▶ **Zu lesender Text**
News TowerNews Tower beginnt mit einer beinahe nostalgischen Erinnerung an die lebendige Atmosphäre alter Redaktionen: das Klingeln klappernder Tastaturen, die schnellen Zurufe zwischen Schreibtischen, hektische Meetings in zu kleinen Räumen, gemeinsames Lachen beim Mittagessen und der spontane Sprint eines Kollegen zu einem PR-Event am Strand von Bondi Beach. All das steht im Kontrast zur modernen Kommunikationswelt voller Slack-Channels, Discord-Nachrichten und tonloser Kommunikation, die das Herz einer Redaktion kaum ersetzen kann. Genau hier setzt News Tower an, das neue Tycoon- und Managementspiel von Sparrow Night, das den Journalismus der frühen 1930er-Jahre wieder zum Leben erwecken soll. Die große Frage lautet: Gelingt es dem Spiel, diese vibrierende Redaktionswelt einzufangen, oder scheitert es an seinem eigenen Anspruch?

▶ **Gestellte Aufgabe**
Schreiben Sie aus dem Text über das Spiel News Tower den Abschnitt wortgetreu nieder, beginnend bei „News TowerNews Tower“ und endend bei „seinem eigenen Anspruch?“. Die Auflistung wird hierfür nicht gebraucht.

▶ **Inhalt des Datensatzes**
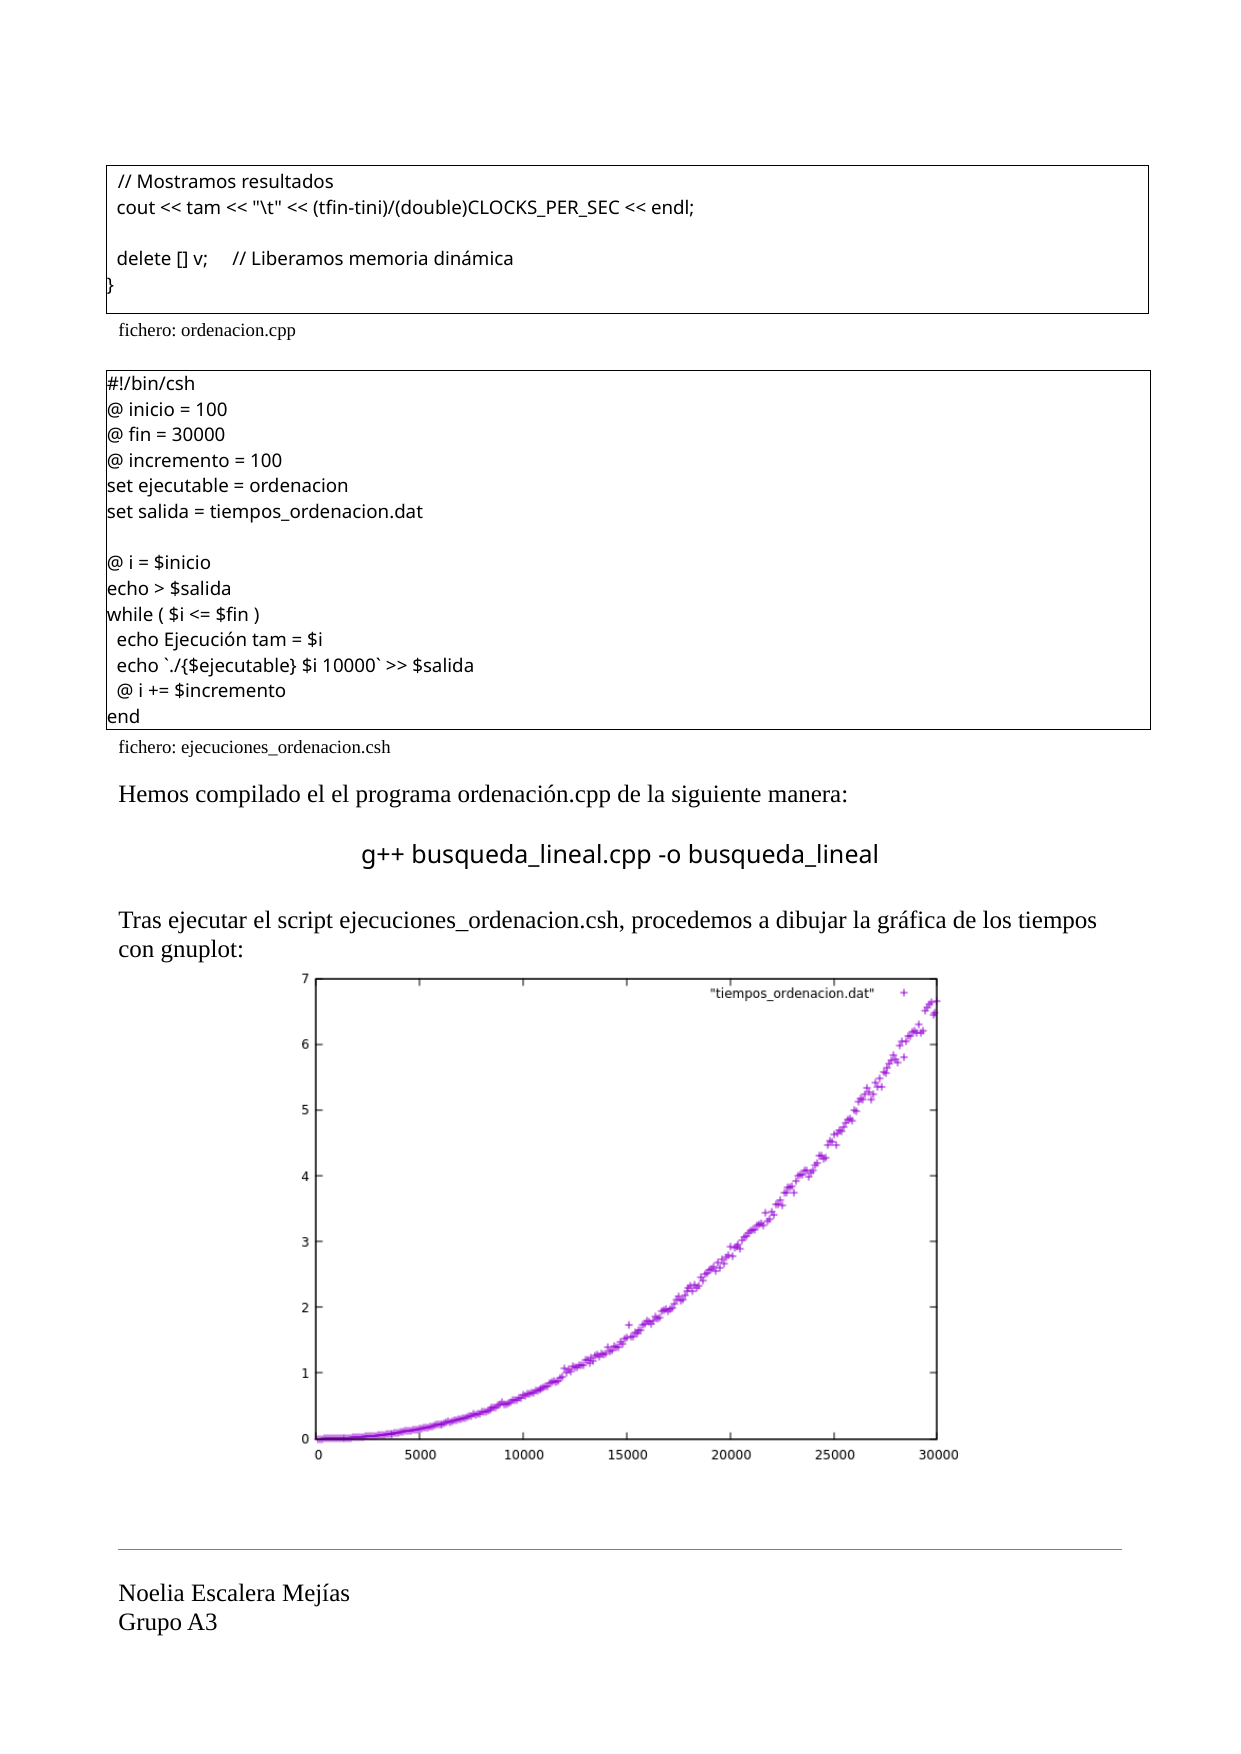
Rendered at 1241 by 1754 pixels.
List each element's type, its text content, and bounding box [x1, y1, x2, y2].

text Tras ejecutar el script ejecuciones_ordenacion.csh, procedemos a dibujar la gráfica de los tiempos con gnuplot: [118, 905, 1122, 962]
text fichero: ordenacion.cpp [118, 319, 1122, 341]
picture [282, 962, 958, 1470]
text Hemos compilado el el programa ordenación.cpp de la siguiente manera: [118, 779, 1122, 808]
text g++ busqueda_lineal.cpp -o busqueda_lineal [118, 837, 1122, 871]
text fichero: ejecuciones_ordenacion.csh [118, 736, 1122, 758]
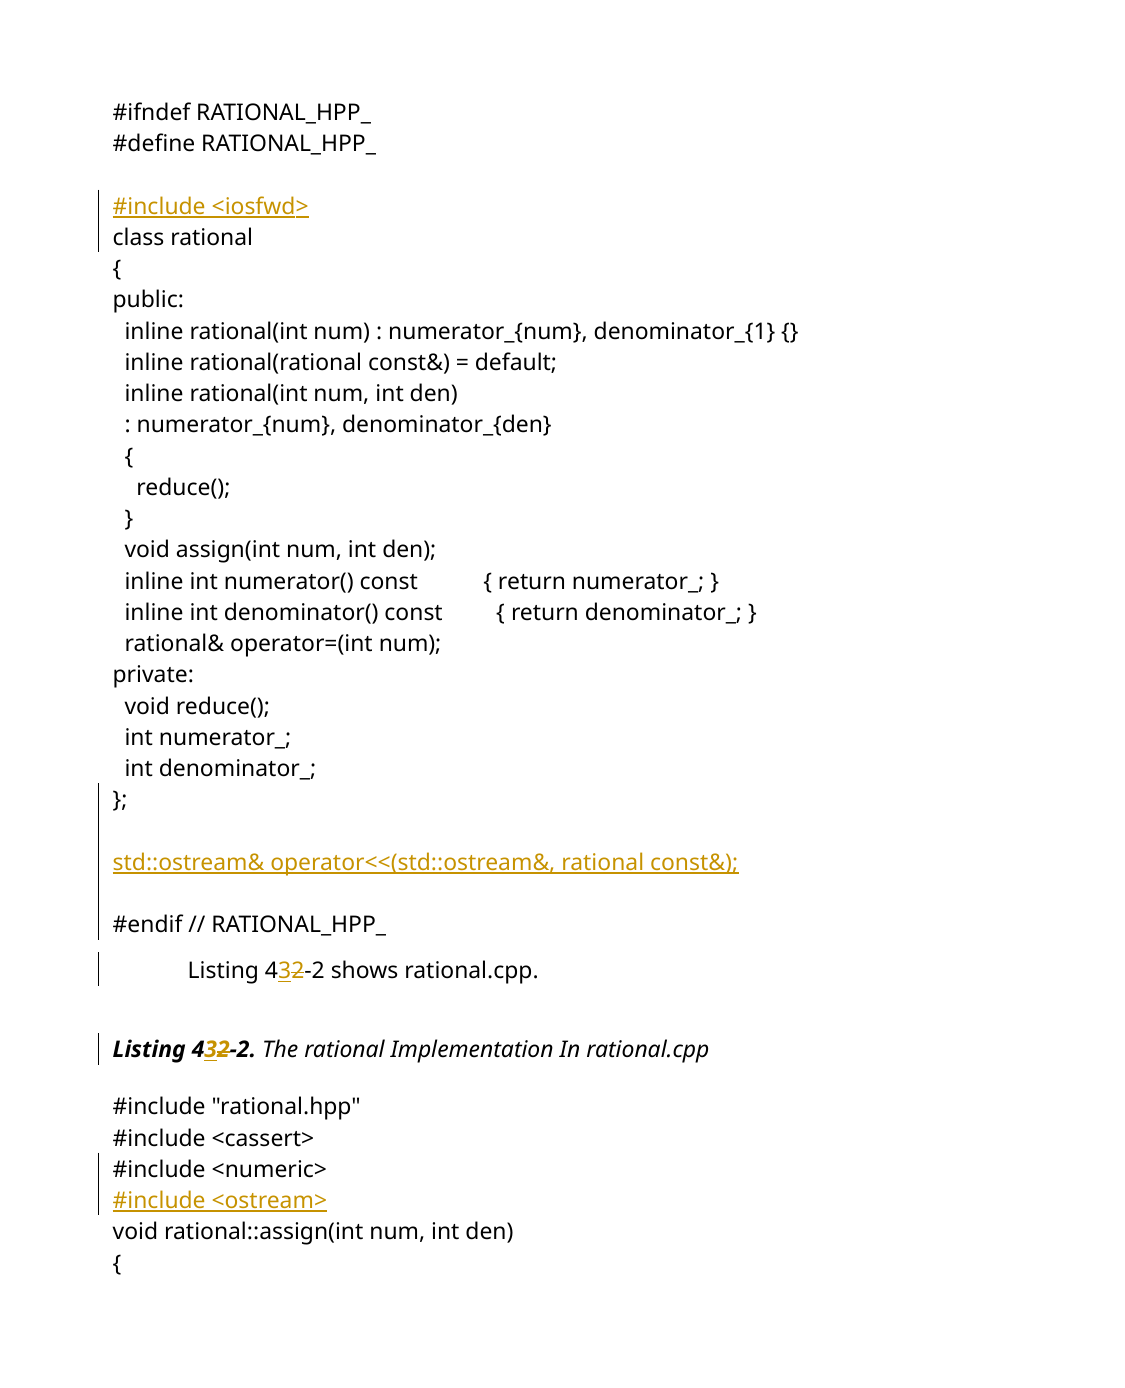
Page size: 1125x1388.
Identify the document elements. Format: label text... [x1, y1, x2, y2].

text { [112, 252, 1012, 283]
text inline rational(int num, int den) [112, 377, 1012, 408]
text inline rational(int num) : numerator_{num}, denominator_{1} {} [112, 315, 1012, 346]
text rational& operator=(int num); [112, 627, 1012, 658]
text void rational::assign(int num, int den) [112, 1215, 1012, 1246]
text #define RATIONAL_HPP_ [112, 127, 1012, 158]
text private: [112, 658, 1012, 690]
text : numerator_{num}, denominator_{den} [112, 408, 1012, 440]
text void assign(int num, int den); [112, 533, 1012, 565]
text Listing 43-2 shows rational.cpp. [112, 952, 1012, 986]
text int numerator_; [112, 721, 1012, 752]
text std::ostream& operator<<(std::ostream&, rational const&); [112, 846, 1012, 877]
text #ifndef RATIONAL_HPP_ [112, 96, 1012, 127]
text #include <cassert> [112, 1121, 1012, 1153]
text reduce(); [112, 471, 1012, 502]
text class rational [112, 221, 1012, 252]
text Listing 43-2. The rational Implementation In rational.cpp [112, 1033, 1012, 1065]
text inline int numerator() const { return numerator_; } [112, 565, 1012, 596]
text #include <iosfwd> [112, 190, 1012, 221]
text } [112, 502, 1012, 533]
text #include "rational.hpp" [112, 1090, 1012, 1121]
text }; [112, 783, 1012, 815]
text #include <ostream> [112, 1184, 1012, 1215]
text #endif // RATIONAL_HPP_ [112, 877, 1012, 940]
text int denominator_; [112, 752, 1012, 783]
text public: [112, 283, 1012, 315]
text { [112, 440, 1012, 471]
text inline rational(rational const&) = default; [112, 346, 1012, 377]
text { [112, 1246, 1012, 1278]
text void reduce(); [112, 690, 1012, 721]
text inline int denominator() const { return denominator_; } [112, 596, 1012, 627]
text #include <numeric> [112, 1153, 1012, 1184]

▶ **Erledigte Aufgabe**
News TowerNews Tower beginnt mit einer beinahe nostalgischen Erinnerung an die lebendige Atmosphäre alter Redaktionen: das Klingeln klappernder Tastaturen, die schnellen Zurufe zwischen Schreibtischen, hektische Meetings in zu kleinen Räumen, gemeinsames Lachen beim Mittagessen und der spontane Sprint eines Kollegen zu einem PR-Event am Strand von Bondi Beach. All das steht im Kontrast zur modernen Kommunikationswelt voller Slack-Channels, Discord-Nachrichten und tonloser Kommunikation, die das Herz einer Redaktion kaum ersetzen kann. Genau hier setzt News Tower an, das neue Tycoon- und Managementspiel von Sparrow Night, das den Journalismus der frühen 1930er-Jahre wieder zum Leben erwecken soll. Die große Frage lautet: Gelingt es dem Spiel, diese vibrierende Redaktionswelt einzufangen, oder scheitert es an seinem eigenen Anspruch?